Hemingway perdera-se
de amores por um gato - um macho - que pertencia a um velho marinheiro capitão
de longo curso que estava temporariamente destacado em Key West, e que quando
se foi embora o deixou como oferta. A curiosidade é que esse gato, que se
chamava Snowball, era de uma raça muito rara - um polidático - e tinha seis
dedos em cada pata, em lugar de cinco.
Snowball deixou uma
vasta descendência e ainda hoje existem (ou existiam quando por lá passei...)

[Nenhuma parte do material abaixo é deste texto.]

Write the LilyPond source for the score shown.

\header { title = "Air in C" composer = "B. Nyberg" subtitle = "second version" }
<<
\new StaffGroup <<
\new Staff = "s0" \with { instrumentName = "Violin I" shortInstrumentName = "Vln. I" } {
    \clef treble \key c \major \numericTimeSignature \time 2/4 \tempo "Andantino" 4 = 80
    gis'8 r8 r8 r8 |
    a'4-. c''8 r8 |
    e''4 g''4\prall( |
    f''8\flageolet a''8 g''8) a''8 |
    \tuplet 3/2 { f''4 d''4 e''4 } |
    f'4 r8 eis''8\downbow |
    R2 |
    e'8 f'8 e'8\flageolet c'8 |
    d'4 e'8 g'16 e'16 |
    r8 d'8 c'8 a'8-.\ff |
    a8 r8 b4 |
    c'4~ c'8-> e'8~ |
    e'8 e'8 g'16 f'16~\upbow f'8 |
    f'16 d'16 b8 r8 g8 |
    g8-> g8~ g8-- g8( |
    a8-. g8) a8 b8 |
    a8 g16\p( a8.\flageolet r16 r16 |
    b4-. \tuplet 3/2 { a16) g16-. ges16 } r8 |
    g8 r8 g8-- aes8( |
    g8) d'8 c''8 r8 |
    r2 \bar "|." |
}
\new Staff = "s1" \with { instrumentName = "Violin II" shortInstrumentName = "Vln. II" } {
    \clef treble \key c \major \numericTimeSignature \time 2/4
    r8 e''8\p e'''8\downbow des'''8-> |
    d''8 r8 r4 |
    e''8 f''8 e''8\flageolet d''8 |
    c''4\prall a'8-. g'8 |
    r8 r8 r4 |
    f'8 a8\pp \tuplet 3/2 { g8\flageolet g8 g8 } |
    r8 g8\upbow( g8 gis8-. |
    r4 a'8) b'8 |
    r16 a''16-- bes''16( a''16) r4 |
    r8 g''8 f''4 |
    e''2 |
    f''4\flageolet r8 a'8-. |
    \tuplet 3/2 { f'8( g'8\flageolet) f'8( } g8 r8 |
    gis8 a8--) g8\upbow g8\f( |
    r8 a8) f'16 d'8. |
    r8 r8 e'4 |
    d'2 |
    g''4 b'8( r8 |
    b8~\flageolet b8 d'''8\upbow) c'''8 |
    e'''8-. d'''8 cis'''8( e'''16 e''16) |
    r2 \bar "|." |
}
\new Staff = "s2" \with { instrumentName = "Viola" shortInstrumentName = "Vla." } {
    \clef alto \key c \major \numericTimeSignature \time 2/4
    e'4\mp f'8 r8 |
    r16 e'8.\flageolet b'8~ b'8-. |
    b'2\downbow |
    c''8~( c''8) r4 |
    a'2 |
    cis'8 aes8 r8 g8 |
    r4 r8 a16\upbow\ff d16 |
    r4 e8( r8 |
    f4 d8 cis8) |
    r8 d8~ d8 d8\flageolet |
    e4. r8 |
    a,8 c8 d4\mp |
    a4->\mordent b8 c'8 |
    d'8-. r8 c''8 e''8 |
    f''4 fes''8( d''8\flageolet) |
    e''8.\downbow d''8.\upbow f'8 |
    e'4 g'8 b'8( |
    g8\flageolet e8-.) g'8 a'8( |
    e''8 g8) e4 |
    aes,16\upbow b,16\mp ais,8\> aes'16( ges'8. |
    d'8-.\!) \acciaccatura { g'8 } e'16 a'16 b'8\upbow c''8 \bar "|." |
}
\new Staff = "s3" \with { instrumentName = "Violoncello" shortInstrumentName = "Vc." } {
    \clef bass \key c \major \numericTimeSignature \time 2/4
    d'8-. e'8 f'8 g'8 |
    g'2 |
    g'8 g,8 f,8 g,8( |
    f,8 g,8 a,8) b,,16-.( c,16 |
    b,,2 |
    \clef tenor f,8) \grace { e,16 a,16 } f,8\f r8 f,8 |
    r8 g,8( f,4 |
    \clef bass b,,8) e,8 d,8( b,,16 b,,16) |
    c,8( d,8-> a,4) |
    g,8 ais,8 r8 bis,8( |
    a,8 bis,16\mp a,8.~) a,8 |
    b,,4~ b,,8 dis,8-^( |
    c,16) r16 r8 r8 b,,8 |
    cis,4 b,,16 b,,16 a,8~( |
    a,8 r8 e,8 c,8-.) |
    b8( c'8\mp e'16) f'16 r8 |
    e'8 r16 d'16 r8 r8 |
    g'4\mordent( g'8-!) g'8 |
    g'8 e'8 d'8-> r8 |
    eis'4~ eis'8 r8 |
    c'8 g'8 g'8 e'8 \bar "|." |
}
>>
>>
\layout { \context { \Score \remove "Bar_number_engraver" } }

58 gatos naquela casa, metade dos quais polidáticos, uns com seis e outros com
sete dedos.
Esses gatos têm (ou
tiveram…) nomes de gente célebre como Marylin, Ava, Shakespeare e Hillary e
Bill Clinton. Não sei se por estes dias alguém fez a maldade de chamar Trump a
um desses jovens bichanos. Se sim, talvez a um com tendência para se portar mal
e só fazer disparates…!
Os gatos que vão
desaparecendo, repousam num pequeno cemitério existente num dos extremos da
casa.
O total direito à
liberdade de movimentos por parte desses gatos ainda hoje se mantém, pelo que
não é estranho encontrarmos alguns deles no interior das salas, refestelados em
cima dos expositores, como poderão ver numa das fotografias.
Apesar de vos ter
tido no início que Hemingway viveu em Key West de 1928 a 1939, ele não
conseguia estar muito tempo parado no mesmo sítio e muitas foram as saídas, de
menor ou maior duração, que fez durante esse período. Tudo somado, é bem
possível que tenha passado mais tempo fora do que dentro de Key West.
Paris, e Espanha, por
exemplo, eram lugares onde nunca deixou de ir com alguma regularidade.
No início dos anos
30, na época de Verão, tinha por hábito passar umas semanas no Wioming, onde se
sentia bem a escrever.
Em 1933 esteve
durante dez semanas em África, onde participou em safaris e recolheu material
para o seu livro “As Verdes Colinas de África”, publicado em 1935.
Em 1934 comprou o seu
barco “Pilar” e navegava frequentemente pelo Golfo do México e pelo Mar das
Caraíbas. Numa dessas viagens, com amigos, aportou em Cuba e a partir de então
todos os anos lá ia passar uma temporada na época da pesca do marlim,
instalando-se no “Hotel Ambos Mundos”, na parte mais antiga da cidade.
Em 1937 foi para
Espanha como repórter da “North American Newspaper Alliance”, e também para
colaborar, juntamente com o seu amigo John dos Passos, no guião de um
documentário - que se viria a chamar “The Spanish Earth” - que o holândes Joris
Ivens se preparava para rodar sobre a Guerra Civil Espanhola. Lá voltaria por
mais duas vezes, em 1938.
Não foi em Madrid que
conheceu a então aprendiza de repórter de guerra Martha Gellhorn, enviada pela
revista Collier’s, que já tinha encontrado antes em Key West. Mas foi em Madrid
que o relacionamento entre ambos se iniciou, parecendo dar razão a Scott
Fitzgerald, que uma vez lhe terá dito que ele iria precisar de uma nova mulher
a cada novo livro que escrevesse...
É que Hemingway saiu
de Espanha com um novo romance na cabeça, que era, como se sabe, “Por Quem os
Sinos Dobram”, uma das suas obras mais conhecidas e, para muitos, a melhor.
No início de 1939
regressaria a Cuba onde ficaria durante os próximos vinte anos, embora sempre
com as escapadelas do costume. Martha Gellhorn juntar-se-ia a ele pouco tempo
depois e casariam em Novembro de 1940, depois de consumado o difícil divórcio
com a muito católica Pauline Pfeiffer.
Assim se terminava a
aventura de Key West, onde Hemingway ainda regressaria algumas vezes, de forma
esporádica.
A casa manter-se-ia
em poder da Família Hemingway até ser aberta ao público, como Museu, em 1962,
integrando, a partir de 1968, o “National Historic Landmark”.
Para não vos
massacrar mais, hoje ficar-me-ei por aqui mas contar-vos-ei, no próximo texto,
a maneira curiosa como Hemingway levava a sua vida em Key West, quando por lá
andava.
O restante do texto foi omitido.